Well, you ducked the question—and what you did say isn't particularly illuminating to anyone who is already familiar with npm and cargo—so it's not at all clear at this point that you're right about that. (Your overall comment actually reads a lot like the sort of thing that I mentioned at the top of this thread: "non-specific appeals to the necessity of it all [...] vague arguments [...] they manage to work in a slight that's designed to paint you, implicitly or explicitly, as a junior".)
I'll ask again: what is the value proposition of npm-like package managers in quantitative terms? Your hypothesis should be falsifiable, if not testable.
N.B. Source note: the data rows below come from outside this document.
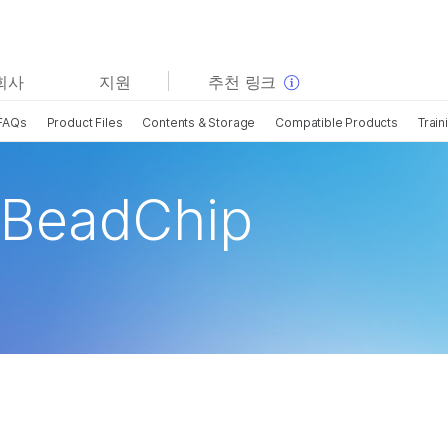
보다 관련성이 높은 콘텐츠를 확인하실 수 있습니다. 주요
회사
지원
추천 링크
관심 분야를 선택해 주세요:
FAQs
Product Files
Contents & Storage
Compatible Products
Train
암 연구
임상 종양학 연구
미생물학 연구
생식 보건 연구
농업유전체학 연구
유전 및 희귀 질환 연구
 BeadChip
복합 질환 연구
If you're having difficulty, we might start here:
> in such a way that dependencies are shared
Why?
Seriously? There are not strange requirements, and you're ducking the issue by trying to force a pseudo-scientific dialog on this. There are language semantics in play, among many other considerations that I'm sure you're well aware of.
But I don't need to convince you, you're already convinced. Have fun.
Yes, seriously.
> There are not strange requirements
Huh?
> you're ducking the issue
I am? How? (What is the issue I'm ducking?)
> There are language semantics in play, among many other considerations that I'm sure you're well aware of.
What?
> I don't need to convince you, you're already convinced.
I don't get it. (What am I already convinced of?) You said this wasn't hard. So why does it seem that way?